By U. Arizona
The study in the journal Alzheimer’s & Dementia used existing brain scans and questionnaire responses from more than 23,000 middle-aged and older adults from a large biomedical database.
The work is part of a broader collaborative project between the University of Arizona psychology department, the Zuckerman College of Public Health, and the University of Southern California.
The researchers identified three sleep behaviors distinctly associated with a marker of brain aging in healthy people: sleeping outside the recommended seven-to-nine-hour range, frequent daytime napping, and sleeplessness.
All three were linked to greater volume of white matter lesions, areas of damage in the brain that can accumulate with age and are tied to a higher risk of dementia, including Alzheimer’s disease.
Madeline Ally, the study’s lead author and a graduate researcher at the psychology department, says that sleep is often studied as one overall measure rather than a collection of distinct patterns and habits, which can obscure how sleep relates to brain aging.
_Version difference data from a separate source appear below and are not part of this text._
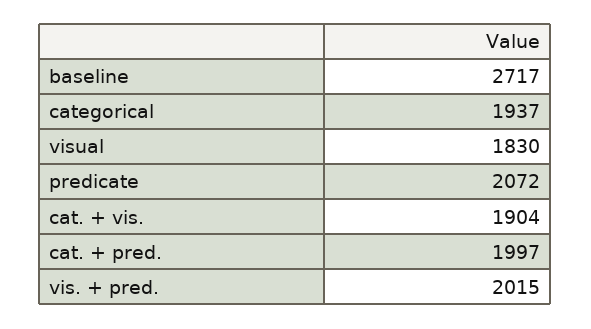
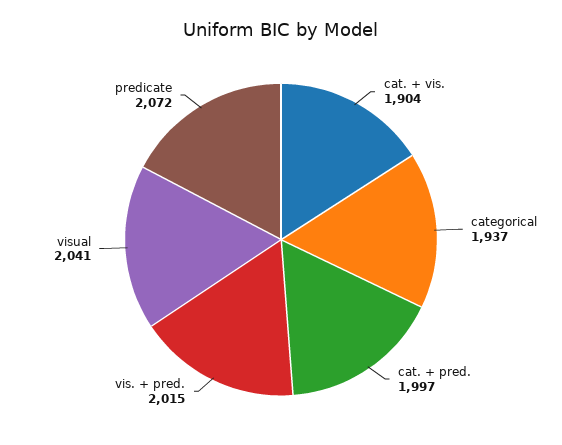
baseline: 2717 -> none
visual: 1830 -> 2041

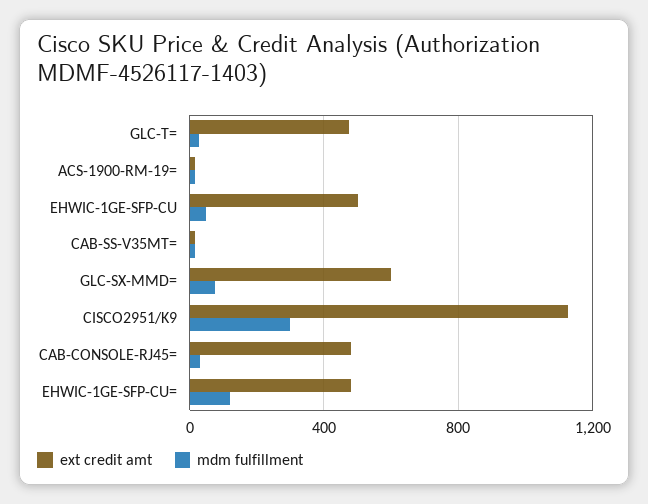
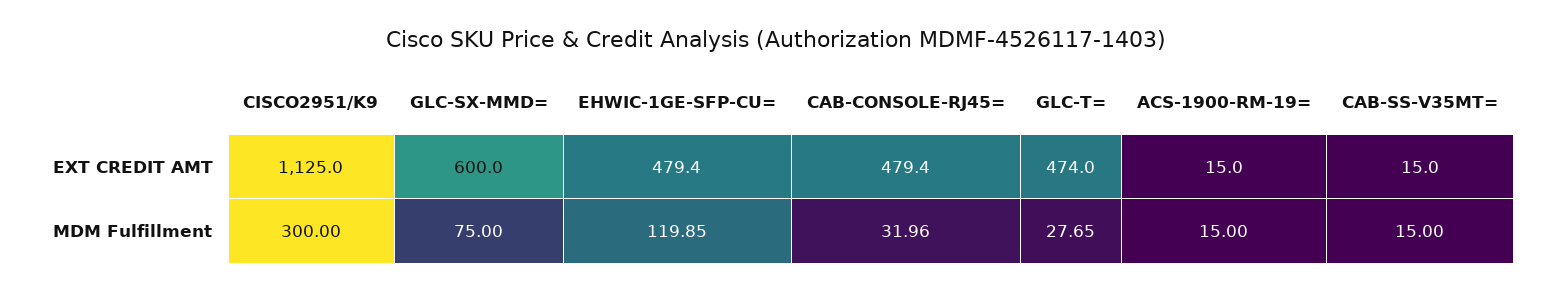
ext credit amt, EHWIC-1GE-SFP-CU: 500 -> none
mdm fulfillment, EHWIC-1GE-SFP-CU: 50 -> none

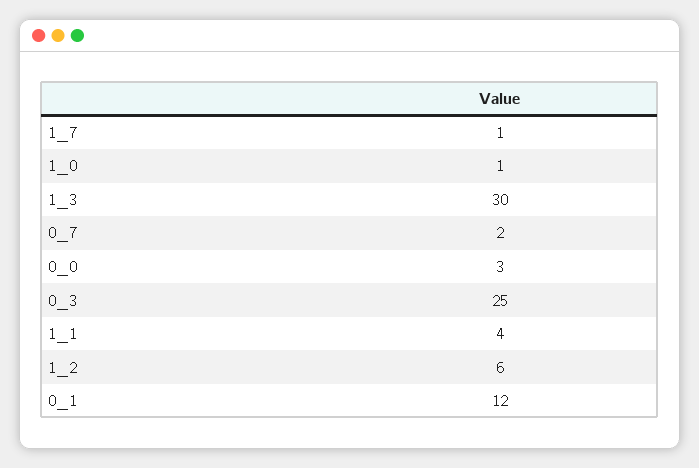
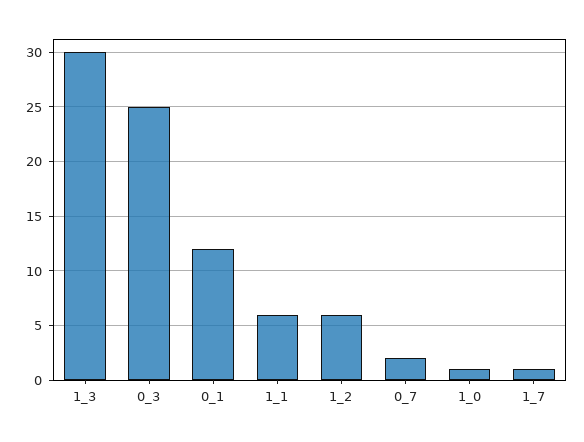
0_0: 3 -> none
1_1: 4 -> 6

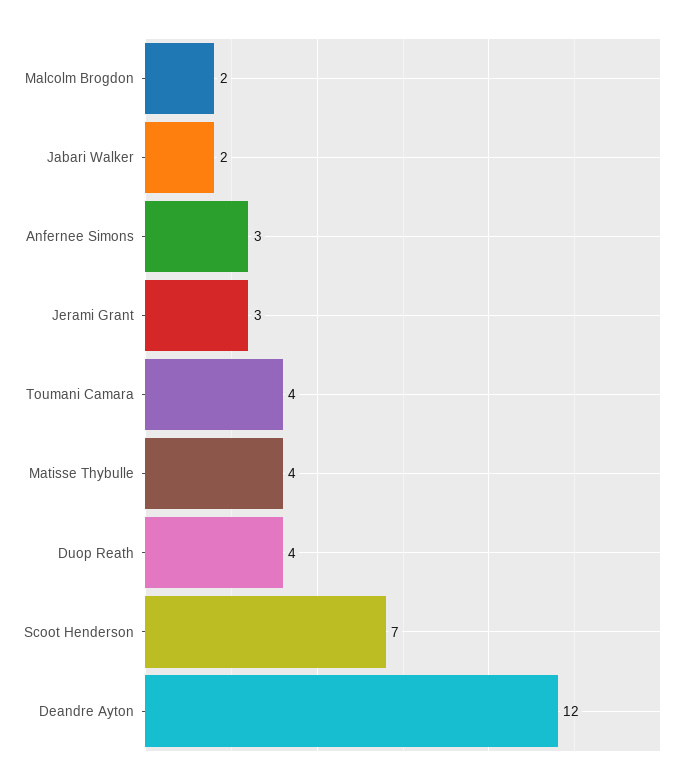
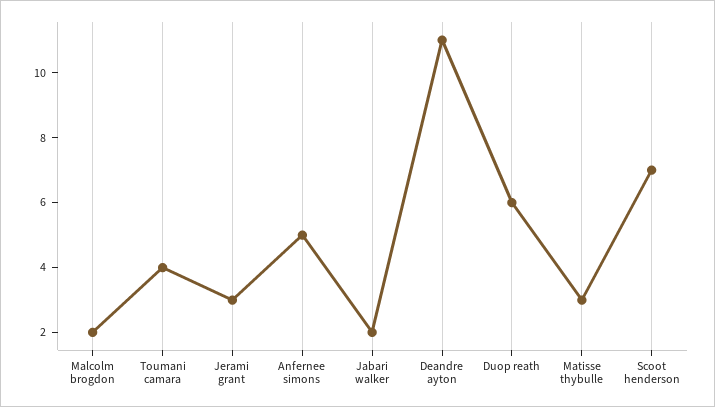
Anfernee Simons: 3 -> 5
Matisse Thybulle: 4 -> 3
Duop Reath: 4 -> 6
Deandre Ayton: 12 -> 11

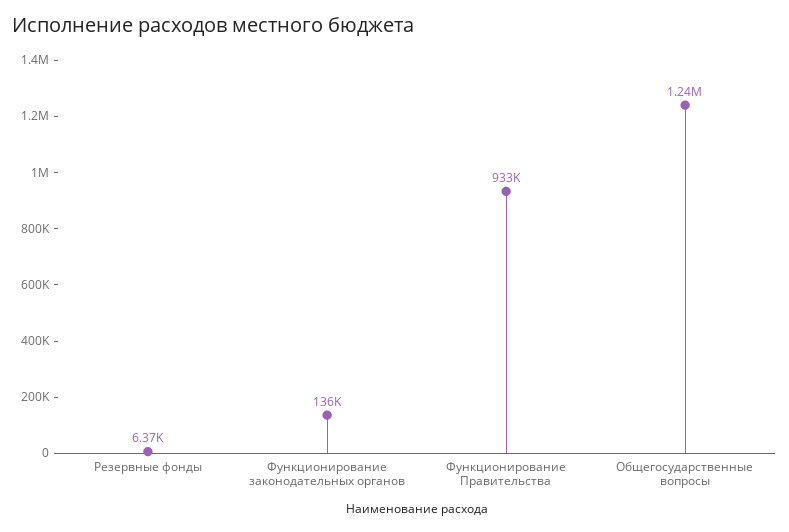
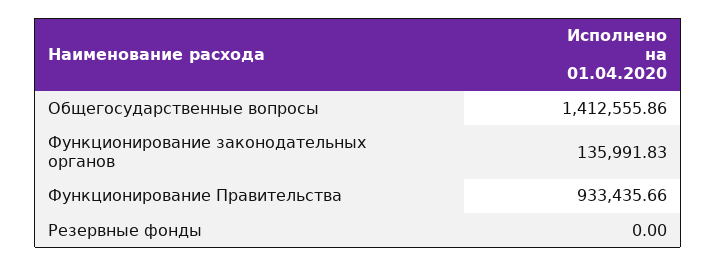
Резервные фонды: 6370 -> 0
Общегосударственные вопросы: 1240000 -> 1412555.86

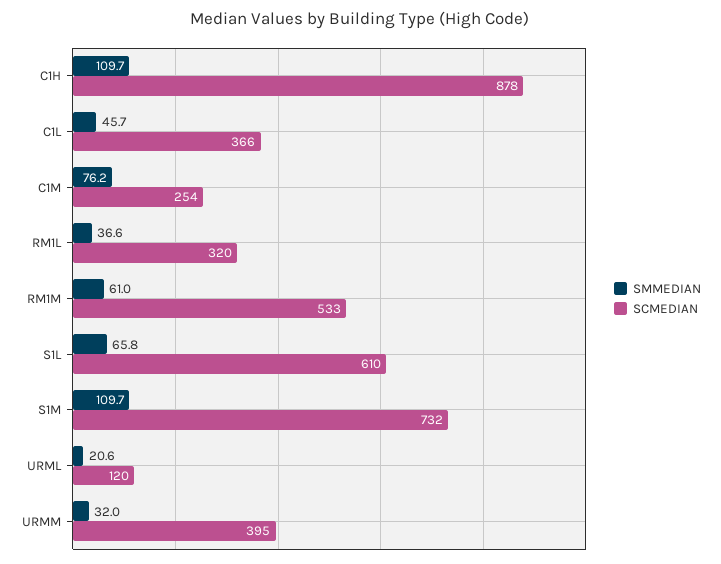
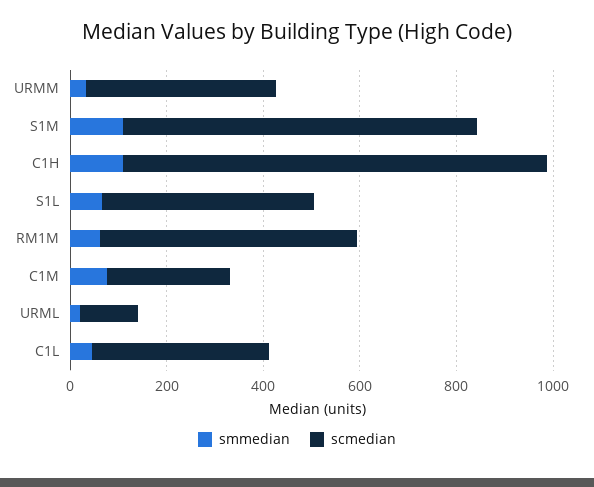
SMMEDIAN, RM1L: 36.6 -> none
SCMEDIAN, RM1L: 320 -> none
SCMEDIAN, S1L: 610 -> 450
“Sleep is a universal but complex behavior, and there is still much to learn about how different aspects of sleep relate to brain health,” Ally says.
For the study, participants completed a baseline questionnaire from 2006 to 2010 on five sleep behaviors: sleep duration, daytime napping, sleeplessness, unintentional daytime dozing, and snoring. About nine years later, the same participants underwent brain MRI scans, which the researchers used to measure white matter lesion volumes. The study was conducted in collaboration with David Raichlen, the lead collaborator at the University of Southern California, and a professor of human and evolutionary biology.
All five behaviors were initially associated with greater lesion volume. But after the researchers accounted for related blood vessel health and lifestyle factors that can also affect the brain, such as high blood pressure, smoking, and physical inactivity, three behaviors continued to stand out: sleeping outside the recommended range, frequent daytime napping, and greater sleeplessness. Snoring and unintentional daytime dozing did not.
The findings on daytime napping were particularly interesting, since research shows short naps may also be helpful for alertness and cognition. Gene Alexander, the study’s senior author and a professor in the psychology department, says that the questionnaire did not capture details on the length or timing of individual naps. Future work will need to test whether shorter, occasional naps have different effects on the brain over time compared to longer, more frequent ones.
In a follow-up analysis, the researchers took a closer look at sleep duration and found that participants sleeping fewer than seven hours per night had increased lesion volume compared to those sleeping within the recommended range.
“Our findings suggest that having too little sleep may lead to greater white matter lesion volumes in the brain as we age,” says Alexander. “We didn’t see greater white matter impacts in people who reported longer sleep durations, but this needs to be followed up in cohorts with more long sleepers.”
Nevertheless, Alexander says the three behaviors share a feature that makes them particularly important to study: each can be changed.
“Sleep is one of those potentially modifiable risk factors. If we can improve the quality of our sleep, it may help reduce the impacts of brain aging and maybe even lower the risk for dementias like Alzheimer’s disease,” Alexander says.